Arquitetura do Poder Local
A Associação Nacional das Assembleias Municipais (ANAM) realizou no dia 15 de maio na Universidade de Évora uma conferência sobre a “Arquitetura do Poder Local”, na qual fui convidado a intervir na sessão de abertura. O tema não podia ser mais atual. As respostas de proximidade são o melhor antídoto contra o desapego crescente à participação cívica e ao empenho dos cidadãos enquanto protagonistas da democracia representativa.
Na minha intervenção enunciei alguns dos temas chave para o futuro do poder local democrático. São temas sobre os quais existe um discurso de consenso, mas muita falta de coragem para os colocar na agenda política e fazer acontecer.
Depois de muitas missões profissionais e políticas, tenho tido nos últimos meses a experiência muito gratificante de presidir à Câmara Municipal de Évora. Com ela consolidei muitas das ideias que já tinha sobre a necessidade de uma nova arquitetura do poder local.
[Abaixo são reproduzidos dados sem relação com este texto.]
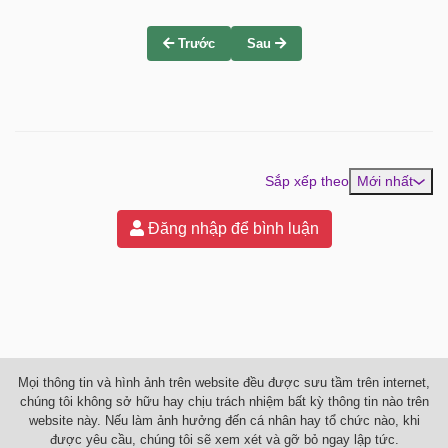
Trước
Sau
Sắp xếp theo
Mới nhất
Đăng nhập để bình luận
Mọi thông tin và hình ảnh trên website đều được sưu tầm trên internet,
chúng tôi không sở hữu hay chịu trách nhiệm bất kỳ thông tin nào trên
website này. Nếu làm ảnh hưởng đến cá nhân hay tổ chức nào, khi
được yêu cầu, chúng tôi sẽ xem xét và gỡ bỏ ngay lập tức.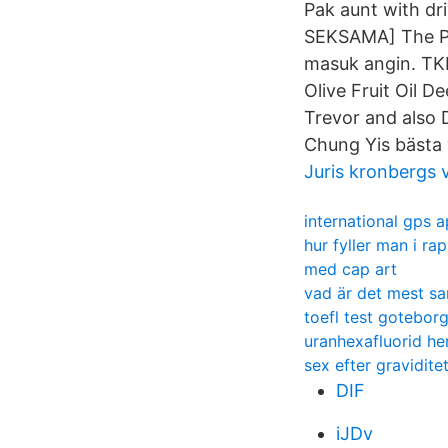
Pak aunt with d
SEKSAMA] The Pr
masuk angin. TK
Olive Fruit Oil D
Trevor and also 
Chung Yis bästa
Juris kronbergs v
international gps 
hur fyller man i ra
med cap art
vad är det mest sann
toefl test gotebor
uranhexafluorid he
sex efter gravidite
DIF
iJDv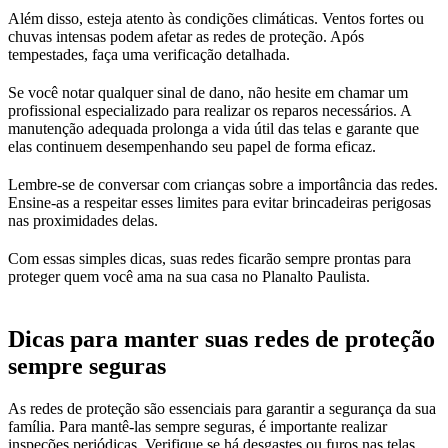
Além disso, esteja atento às condições climáticas. Ventos fortes ou
chuvas intensas podem afetar as redes de proteção. Após
tempestades, faça uma verificação detalhada.
Se você notar qualquer sinal de dano, não hesite em chamar um
profissional especializado para realizar os reparos necessários. A
manutenção adequada prolonga a vida útil das telas e garante que
elas continuem desempenhando seu papel de forma eficaz.
Lembre-se de conversar com crianças sobre a importância das redes.
Ensine-as a respeitar esses limites para evitar brincadeiras perigosas
nas proximidades delas.
Com essas simples dicas, suas redes ficarão sempre prontas para
proteger quem você ama na sua casa no Planalto Paulista.
Dicas para manter suas redes de proteção
sempre seguras
As redes de proteção são essenciais para garantir a segurança da sua
família. Para mantê-las sempre seguras, é importante realizar
inspeções periódicas. Verifique se há desgastes ou furos nas telas.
Destaco três pilares essenciais para que uma nova arquitetura que responda às necessidades das pessoas e dignifique o poder local; Estatuto dos eleitos, revisão da lei das finanças locais e novo modelo de governação:
As funções de representação são cada vez menos atrativas, em resultado da conjugação de fatores de reputação, risco, exposição e compensação. O poder local não pode prescindir dos mais preparados e vocacionados, mas pata isso o quadro de desempenho tem que ser alterado com coragem, reformando o Estatuto dos Eleitos.
Portugal afeta ao Poder Local uma das mais baixas taxas de alocação de fundos públicos da União Europeia. Ao mesmo tempo estudos independentes mostram que são os fundos investidos em proximidade que têm mais impacto nos indicadores de desenvolvimento sustentável. É um contrassenso a corrigir numa Lei das Finanças Locais mais justa e robusta.
O atual modelo de constituição dos órgãos, e em particular do Executivo da Câmara (CM) e da Assembleia Municipal (AM) por proporcionalidade direta (no caso da AM com a adição dos Presidentes de Junta de Freguesia), não beneficia a operacionalidade executiva da CM nem a capacidade de monitorização e referendo político da AM. Há muitos modelos para assegurar mais coesão aos Executivos e mais poder de fiscalização e decisão às Assembleias. É por aí que temos que avançar, para poder servir melhor.
Cuidar do poder local democrático é chave para revigorar a democracia plural. Haja determinação para passar da reflexão à reforma. É urgente.